$\forall \epsilon>0, \lim \sup_{n \rightarrow \infty} |a_n - a| < \epsilon \iff (a_n) \rightarrow a$?

Question

Is it true that $\forall \epsilon>0, \lim \sup_{n \rightarrow \infty} |a_n - a| < \epsilon \iff (a_n) \rightarrow a$?

Intuitively, I think it is true, but I am unsure of how to prove it formally. My "intuitive" reasoning is as follows:

$(\impliedby)$ If $(a_n) \rightarrow a$, then $\forall \epsilon >0$, $\exists N$ such that $|a_n - a| < \epsilon$ for all $n \ge N$. So, intuitively, this means that after a specific point, the sequence $|a_n-a|$ is less than $\epsilon$. Since $\lim \sup_{n\rightarrow \infty}|a_n-a|$ can be thought of as the limit of the "upper envelope" of the sequence $|a_n-a|$, then we must have $\lim \sup_{n\rightarrow \infty}|a_n-a| < \epsilon$ as well.

$(\implies)$ Fix $\epsilon>0$, $\lim\sup_{n \rightarrow \infty}|a_n-a|<\epsilon$ means that the limit of the "upper envelope" of the sequence $|a_n-a|$ is smaller than $\epsilon$, so this means that somewhere along the sequence we must have a point after which $|a_n-a|<\epsilon$. Hence $(a_n) \rightarrow a$.

How can I make my arguments more rigorous using formal definitions of $\lim\sup$ rather than relying on intuitive understanding?

Answer 1

Since $\limsup_n|a_n-a|<\varepsilon$, for any $\varepsilon>0$, $\limsup_n|a_n-a|\leqslant0$. And since $(\forall n\in\mathbb{N}):|a_n-a|\geqslant0$ and $\liminf_n|a_n-a|\leqslant\limsup_n|a_n-a|$,$$\liminf_n|a_n-a|=\limsup_n|a_n-a|=0.$$But this is equivalent to the assertion that $\lim_n|a_n-a|=0$, which, in turn, is equivalent to the assertion that $\lim_na_n=a$.

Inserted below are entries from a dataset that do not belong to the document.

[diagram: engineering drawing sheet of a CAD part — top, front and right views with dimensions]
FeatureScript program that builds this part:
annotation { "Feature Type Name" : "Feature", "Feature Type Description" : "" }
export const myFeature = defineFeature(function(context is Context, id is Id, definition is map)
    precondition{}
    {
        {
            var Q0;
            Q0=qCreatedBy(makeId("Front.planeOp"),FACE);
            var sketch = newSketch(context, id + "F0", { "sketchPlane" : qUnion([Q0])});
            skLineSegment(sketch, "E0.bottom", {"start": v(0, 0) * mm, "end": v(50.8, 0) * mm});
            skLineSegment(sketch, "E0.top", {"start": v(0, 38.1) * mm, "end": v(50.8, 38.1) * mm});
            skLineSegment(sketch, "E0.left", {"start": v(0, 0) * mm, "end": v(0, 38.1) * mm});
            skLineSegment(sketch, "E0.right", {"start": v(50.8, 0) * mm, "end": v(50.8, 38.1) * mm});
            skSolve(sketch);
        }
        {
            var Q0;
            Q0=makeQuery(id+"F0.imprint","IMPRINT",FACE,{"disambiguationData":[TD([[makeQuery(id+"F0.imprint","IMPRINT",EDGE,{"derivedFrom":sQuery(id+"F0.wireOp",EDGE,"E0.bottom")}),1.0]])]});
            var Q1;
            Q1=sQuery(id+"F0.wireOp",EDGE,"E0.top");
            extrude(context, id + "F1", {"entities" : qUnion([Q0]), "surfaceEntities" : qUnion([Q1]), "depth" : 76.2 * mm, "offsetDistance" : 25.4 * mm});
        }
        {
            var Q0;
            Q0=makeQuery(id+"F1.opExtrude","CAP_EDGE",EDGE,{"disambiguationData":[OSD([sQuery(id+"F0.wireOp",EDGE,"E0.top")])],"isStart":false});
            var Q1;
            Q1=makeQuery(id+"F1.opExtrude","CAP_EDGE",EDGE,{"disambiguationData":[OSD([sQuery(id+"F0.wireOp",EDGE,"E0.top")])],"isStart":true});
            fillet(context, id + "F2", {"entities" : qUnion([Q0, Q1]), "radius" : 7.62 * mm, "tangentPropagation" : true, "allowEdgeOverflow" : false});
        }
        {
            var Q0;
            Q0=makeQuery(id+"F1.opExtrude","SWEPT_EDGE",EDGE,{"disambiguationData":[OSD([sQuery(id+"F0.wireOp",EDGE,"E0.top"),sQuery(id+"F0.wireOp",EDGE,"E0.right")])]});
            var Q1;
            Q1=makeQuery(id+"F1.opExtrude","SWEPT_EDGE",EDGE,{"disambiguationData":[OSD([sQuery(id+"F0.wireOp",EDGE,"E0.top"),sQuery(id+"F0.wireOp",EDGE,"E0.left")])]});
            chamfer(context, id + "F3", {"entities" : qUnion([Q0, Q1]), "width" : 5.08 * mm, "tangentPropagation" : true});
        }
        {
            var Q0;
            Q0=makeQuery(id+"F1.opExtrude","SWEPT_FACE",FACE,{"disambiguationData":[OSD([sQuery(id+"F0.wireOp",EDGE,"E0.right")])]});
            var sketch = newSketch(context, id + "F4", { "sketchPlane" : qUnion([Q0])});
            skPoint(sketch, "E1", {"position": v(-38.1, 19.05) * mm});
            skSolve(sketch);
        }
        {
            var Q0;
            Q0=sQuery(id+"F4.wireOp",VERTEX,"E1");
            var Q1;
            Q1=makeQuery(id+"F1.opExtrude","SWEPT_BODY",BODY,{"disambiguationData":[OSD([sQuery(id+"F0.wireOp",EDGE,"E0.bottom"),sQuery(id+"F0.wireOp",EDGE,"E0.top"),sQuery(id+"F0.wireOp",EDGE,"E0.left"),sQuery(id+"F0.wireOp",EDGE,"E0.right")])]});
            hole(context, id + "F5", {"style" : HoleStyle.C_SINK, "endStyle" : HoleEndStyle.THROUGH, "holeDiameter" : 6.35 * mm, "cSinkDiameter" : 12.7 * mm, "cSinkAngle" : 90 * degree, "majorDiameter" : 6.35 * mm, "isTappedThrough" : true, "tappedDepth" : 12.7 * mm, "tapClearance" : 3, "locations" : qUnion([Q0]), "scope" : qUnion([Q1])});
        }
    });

On the other hand, $\lim_n|a_n-a|=0\implies\limsup_n|a_n-a|=0$. So, for every $\varepsilon>0$, $\limsup_n|a_n-a|<\varepsilon$.

Answer 2

For example the direction $(\implies)$ : Let $\epsilon >0$ since

$\limsup_{n\to \infty}|\alpha_n-\alpha| =\lim_{n \to \infty} \sup_{k\geq n}|\alpha_k-\alpha| <\epsilon $. There exists $n_{0}$ such that for every $n\geq n_{0}$

$\sup_{k\geq n}|\alpha_k -\alpha| <\epsilon$. So for every $n\geq n_{0}$ you have $|\alpha_n-\alpha| \leq \sup_{k\geq n_{0}}|\alpha_k-\alpha|<\epsilon.$Which

means that $\lim_{n \to \infty} |\alpha_n -\alpha|=0 \implies \lim_{n\to\infty} \alpha_n=\alpha$.